INSTRUCTIONS
**a.** In the HDV prevalence text, what proportion of HBV-infected injection drug users in Baltimore, Maryland, were found to be infected with HDV?
**b.** Reproduce the part of the HDV prevalence text between "Despite the estimation" and "including Vietnam (15.4%).", inclusive.
**c.** Rewrite the paragraph of the HDV prevalence text that begins "In Asia, also in the mid-1980s" as a bulleted list that keeps its main facts.

TEXT UNDER STUDY
*** Block opens ***

Despite the estimation that 15 million to 20 million people are infected worldwide, certain regions of the world have been identified as endemic for HDV infection. These areas of high prevalence include Central Africa (15% to 50%), West Africa (17% to 30%), the Mediterranean basin (27%), the Middle East (Iran, 7.8%), northern Asia (Mongolia >26% and >6% in school-aged children, although a more recent survey reported a prevalence of 60%), the Amazonian basin of South America (13.5% to 29%), eastern Europe, including Romania (20.4%), parts of Russia (21.8%), and parts of Southeast Asia, including Vietnam (15.4%).
After the discovery of HDV in Italy, HDV was reported to be endemic in southern Europe between 1980 and 1990 with prevalence rates greater than 20%. Since that time the prevalence rates have significantly declined as a result of the use of disposable needles and syringes, improvements in socioeconomic factors, and the implementation of HBV vaccination programs, as well as deaths among those chronically infected. However, with migration from high endemic areas, HDV prevalence rates in Europe have risen in recent years, with increased prevalence rates reported in Germany, France, and England.
In Asia, also in the mid-1980s, HDV infection was reported to be as high as 24% in Taiwan, but saw a decline to 4% in the next 10 years. This decline is believed to be as a result of transitioning to the use of disposable needles and syringes and educational campaigns for the use of prophylaxis with unsafe sex practices. Similar rates were reported for the Irabu Islands of Okinawa, Japan, in the 1990s, with increasing rates in older patients compared with younger patients, suggesting a decline in transmission over time.
In the United States there is a paucity of data on HDV prevalence. One study describing the prevalence of HDV in HBV-infected patients in northern California identified a rate of 8% (only 42% of HBsAg-positive adults were tested). In a Veterans Health Administration population where testing for HDV was suboptimal (8.5% of HBsAg-positive adults), HDV antibody positivity was identified in 3.4% of HBV-infected individuals. Among injection drug users in Baltimore, Maryland, approximately 50% of HBV-infected individuals were found to be infected with HDV. This suggests potential subgroups of HBV-infected patients are at high risk of unrecognized HDV infection within developed countries. Immigration from endemic areas remains a significant risk factor for HDV infection within the developed world.

*** Block closes ***

INFORMATION GIVEN
*** Block opens ***

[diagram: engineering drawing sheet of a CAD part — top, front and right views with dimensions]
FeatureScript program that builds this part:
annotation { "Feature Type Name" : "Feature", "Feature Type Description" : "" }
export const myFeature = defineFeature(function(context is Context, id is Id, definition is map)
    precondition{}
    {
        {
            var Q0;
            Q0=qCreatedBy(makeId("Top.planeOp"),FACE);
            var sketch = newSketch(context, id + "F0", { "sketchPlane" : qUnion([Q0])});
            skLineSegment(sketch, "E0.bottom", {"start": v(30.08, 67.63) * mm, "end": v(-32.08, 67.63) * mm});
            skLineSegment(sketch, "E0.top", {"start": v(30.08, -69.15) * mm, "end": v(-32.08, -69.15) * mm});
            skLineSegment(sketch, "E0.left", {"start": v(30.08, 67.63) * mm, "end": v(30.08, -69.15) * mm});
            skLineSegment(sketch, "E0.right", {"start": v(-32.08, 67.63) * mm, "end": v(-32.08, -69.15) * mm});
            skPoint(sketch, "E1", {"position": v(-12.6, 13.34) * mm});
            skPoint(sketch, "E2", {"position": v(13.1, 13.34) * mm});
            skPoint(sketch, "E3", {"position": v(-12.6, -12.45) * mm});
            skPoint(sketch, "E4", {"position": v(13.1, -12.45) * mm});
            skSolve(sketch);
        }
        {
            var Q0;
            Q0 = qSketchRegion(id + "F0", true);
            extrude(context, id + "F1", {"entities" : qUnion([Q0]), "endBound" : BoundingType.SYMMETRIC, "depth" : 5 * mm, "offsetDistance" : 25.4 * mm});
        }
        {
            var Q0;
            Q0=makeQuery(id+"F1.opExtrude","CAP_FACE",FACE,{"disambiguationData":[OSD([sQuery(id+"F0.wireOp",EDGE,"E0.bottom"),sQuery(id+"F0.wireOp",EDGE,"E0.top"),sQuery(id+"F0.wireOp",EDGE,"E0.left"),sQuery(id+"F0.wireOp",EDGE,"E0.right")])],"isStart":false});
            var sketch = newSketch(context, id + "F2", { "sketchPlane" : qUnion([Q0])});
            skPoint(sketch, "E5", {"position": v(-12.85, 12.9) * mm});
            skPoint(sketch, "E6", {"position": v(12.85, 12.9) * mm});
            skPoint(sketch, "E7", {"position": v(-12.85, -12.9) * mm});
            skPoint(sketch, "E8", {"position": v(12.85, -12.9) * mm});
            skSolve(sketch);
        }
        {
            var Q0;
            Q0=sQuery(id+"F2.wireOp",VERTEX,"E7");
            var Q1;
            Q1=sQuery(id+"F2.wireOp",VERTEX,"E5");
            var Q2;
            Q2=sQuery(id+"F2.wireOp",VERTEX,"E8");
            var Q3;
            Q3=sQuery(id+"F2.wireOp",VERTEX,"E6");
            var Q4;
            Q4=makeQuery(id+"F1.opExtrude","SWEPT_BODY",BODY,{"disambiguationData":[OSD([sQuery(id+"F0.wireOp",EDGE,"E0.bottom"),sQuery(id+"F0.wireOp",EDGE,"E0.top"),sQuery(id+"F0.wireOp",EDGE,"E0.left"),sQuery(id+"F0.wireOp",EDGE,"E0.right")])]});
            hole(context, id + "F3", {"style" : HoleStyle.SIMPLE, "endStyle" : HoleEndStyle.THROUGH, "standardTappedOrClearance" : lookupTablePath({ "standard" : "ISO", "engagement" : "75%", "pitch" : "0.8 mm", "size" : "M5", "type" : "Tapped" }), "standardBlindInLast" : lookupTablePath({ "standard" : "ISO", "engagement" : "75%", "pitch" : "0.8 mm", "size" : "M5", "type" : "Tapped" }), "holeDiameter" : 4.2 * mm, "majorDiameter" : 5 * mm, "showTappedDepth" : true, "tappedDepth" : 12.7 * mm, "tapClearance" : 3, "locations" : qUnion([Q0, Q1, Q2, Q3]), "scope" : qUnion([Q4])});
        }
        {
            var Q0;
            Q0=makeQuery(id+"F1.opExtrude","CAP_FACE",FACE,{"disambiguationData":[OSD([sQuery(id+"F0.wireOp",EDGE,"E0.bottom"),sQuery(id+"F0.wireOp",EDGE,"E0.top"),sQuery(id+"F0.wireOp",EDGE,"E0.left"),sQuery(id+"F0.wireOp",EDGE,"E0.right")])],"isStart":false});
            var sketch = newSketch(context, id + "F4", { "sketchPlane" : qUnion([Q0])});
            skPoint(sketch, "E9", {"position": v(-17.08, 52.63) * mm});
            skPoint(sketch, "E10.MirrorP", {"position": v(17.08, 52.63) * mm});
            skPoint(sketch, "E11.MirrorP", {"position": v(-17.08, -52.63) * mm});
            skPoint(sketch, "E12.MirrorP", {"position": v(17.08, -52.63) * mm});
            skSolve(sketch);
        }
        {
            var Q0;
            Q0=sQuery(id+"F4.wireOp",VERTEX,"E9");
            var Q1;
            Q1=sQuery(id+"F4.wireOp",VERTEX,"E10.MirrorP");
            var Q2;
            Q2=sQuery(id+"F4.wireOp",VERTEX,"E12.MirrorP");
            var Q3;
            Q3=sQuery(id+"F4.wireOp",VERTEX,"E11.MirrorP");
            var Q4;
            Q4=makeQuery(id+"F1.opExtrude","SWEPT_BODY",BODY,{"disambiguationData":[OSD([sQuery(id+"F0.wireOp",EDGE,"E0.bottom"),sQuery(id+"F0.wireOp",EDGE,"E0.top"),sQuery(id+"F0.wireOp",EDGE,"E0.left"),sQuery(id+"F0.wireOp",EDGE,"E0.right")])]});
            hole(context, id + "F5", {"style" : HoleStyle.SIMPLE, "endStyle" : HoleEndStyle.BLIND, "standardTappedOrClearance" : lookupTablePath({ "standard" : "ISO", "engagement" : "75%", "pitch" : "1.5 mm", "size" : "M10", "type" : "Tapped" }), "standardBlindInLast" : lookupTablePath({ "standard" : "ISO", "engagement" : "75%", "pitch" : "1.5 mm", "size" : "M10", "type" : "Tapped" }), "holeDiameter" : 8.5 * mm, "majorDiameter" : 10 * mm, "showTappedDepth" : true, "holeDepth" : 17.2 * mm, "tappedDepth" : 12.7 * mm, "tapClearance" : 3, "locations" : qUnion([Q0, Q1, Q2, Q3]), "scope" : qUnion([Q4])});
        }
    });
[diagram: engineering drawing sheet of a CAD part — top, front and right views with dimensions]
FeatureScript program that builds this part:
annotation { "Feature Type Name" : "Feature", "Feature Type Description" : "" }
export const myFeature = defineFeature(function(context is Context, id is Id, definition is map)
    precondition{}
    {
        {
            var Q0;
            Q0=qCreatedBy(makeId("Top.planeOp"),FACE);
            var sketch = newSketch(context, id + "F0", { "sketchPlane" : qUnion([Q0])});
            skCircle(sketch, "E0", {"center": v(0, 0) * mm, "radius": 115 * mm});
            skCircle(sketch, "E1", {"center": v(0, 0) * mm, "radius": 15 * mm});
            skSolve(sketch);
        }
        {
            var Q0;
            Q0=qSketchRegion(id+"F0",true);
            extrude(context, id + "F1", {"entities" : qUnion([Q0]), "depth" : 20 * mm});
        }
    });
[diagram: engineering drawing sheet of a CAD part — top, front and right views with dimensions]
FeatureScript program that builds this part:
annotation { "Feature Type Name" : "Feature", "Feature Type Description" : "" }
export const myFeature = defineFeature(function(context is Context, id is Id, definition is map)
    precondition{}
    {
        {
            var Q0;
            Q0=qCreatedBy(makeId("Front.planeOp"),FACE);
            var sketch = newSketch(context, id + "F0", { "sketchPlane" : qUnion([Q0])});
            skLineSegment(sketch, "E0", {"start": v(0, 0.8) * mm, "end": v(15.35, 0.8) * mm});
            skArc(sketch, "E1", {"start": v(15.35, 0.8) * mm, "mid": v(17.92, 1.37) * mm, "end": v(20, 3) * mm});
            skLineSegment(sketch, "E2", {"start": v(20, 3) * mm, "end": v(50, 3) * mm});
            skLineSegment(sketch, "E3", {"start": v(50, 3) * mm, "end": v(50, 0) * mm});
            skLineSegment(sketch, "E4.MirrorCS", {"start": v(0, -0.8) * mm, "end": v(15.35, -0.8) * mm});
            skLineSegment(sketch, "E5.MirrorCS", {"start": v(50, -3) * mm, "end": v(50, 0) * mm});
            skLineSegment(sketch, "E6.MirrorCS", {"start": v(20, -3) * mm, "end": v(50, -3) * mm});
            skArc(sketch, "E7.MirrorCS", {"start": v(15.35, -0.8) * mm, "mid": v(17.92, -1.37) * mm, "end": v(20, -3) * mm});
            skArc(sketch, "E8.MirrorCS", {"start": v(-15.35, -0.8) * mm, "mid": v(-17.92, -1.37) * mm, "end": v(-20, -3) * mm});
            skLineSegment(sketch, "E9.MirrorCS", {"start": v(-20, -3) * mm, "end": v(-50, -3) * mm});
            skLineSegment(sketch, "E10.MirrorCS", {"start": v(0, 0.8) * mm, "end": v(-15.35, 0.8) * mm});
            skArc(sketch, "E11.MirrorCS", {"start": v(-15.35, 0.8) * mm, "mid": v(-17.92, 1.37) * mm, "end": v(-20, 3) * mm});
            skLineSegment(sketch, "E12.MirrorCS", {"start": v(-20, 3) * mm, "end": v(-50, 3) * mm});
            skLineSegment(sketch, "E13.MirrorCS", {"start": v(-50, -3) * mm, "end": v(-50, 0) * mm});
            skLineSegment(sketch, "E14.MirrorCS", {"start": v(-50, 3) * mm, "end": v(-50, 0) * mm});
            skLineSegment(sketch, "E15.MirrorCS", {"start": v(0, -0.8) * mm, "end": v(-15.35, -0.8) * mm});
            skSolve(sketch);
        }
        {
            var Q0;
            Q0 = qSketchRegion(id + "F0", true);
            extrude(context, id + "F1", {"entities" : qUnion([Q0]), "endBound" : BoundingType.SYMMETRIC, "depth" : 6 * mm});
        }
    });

*** Block closes ***

ANSWERS PROVIDED
**a.** Approximately 50%.

**b.**
Despite the estimation that 15 million to 20 million people are infected worldwide, certain regions of the world have been identified as endemic for HDV infection. These areas of high prevalence include Central Africa (15% to 50%), West Africa (17% to 30%), the Mediterranean basin (27%), the Middle East (Iran, 7.8%), northern Asia (Mongolia >26% and >6% in school-aged children, although a more recent survey reported a prevalence of 60%), the Amazonian basin of South America (13.5% to 29%), eastern Europe, including Romania (20.4%), parts of Russia (21.8%), and parts of Southeast Asia, including Vietnam (15.4%).

**c.**
- In the mid-1980s, HDV infection in Taiwan was reported as high as 24%, then declined to 4% over the next 10 years.
- The decline is believed to result from switching to disposable needles and syringes and from educational campaigns for prophylaxis with unsafe sex practices.
- Similar rates were reported for the Irabu Islands of Okinawa, Japan, in the 1990s.
- There, rates were higher in older patients than in younger patients, suggesting transmission declined over time.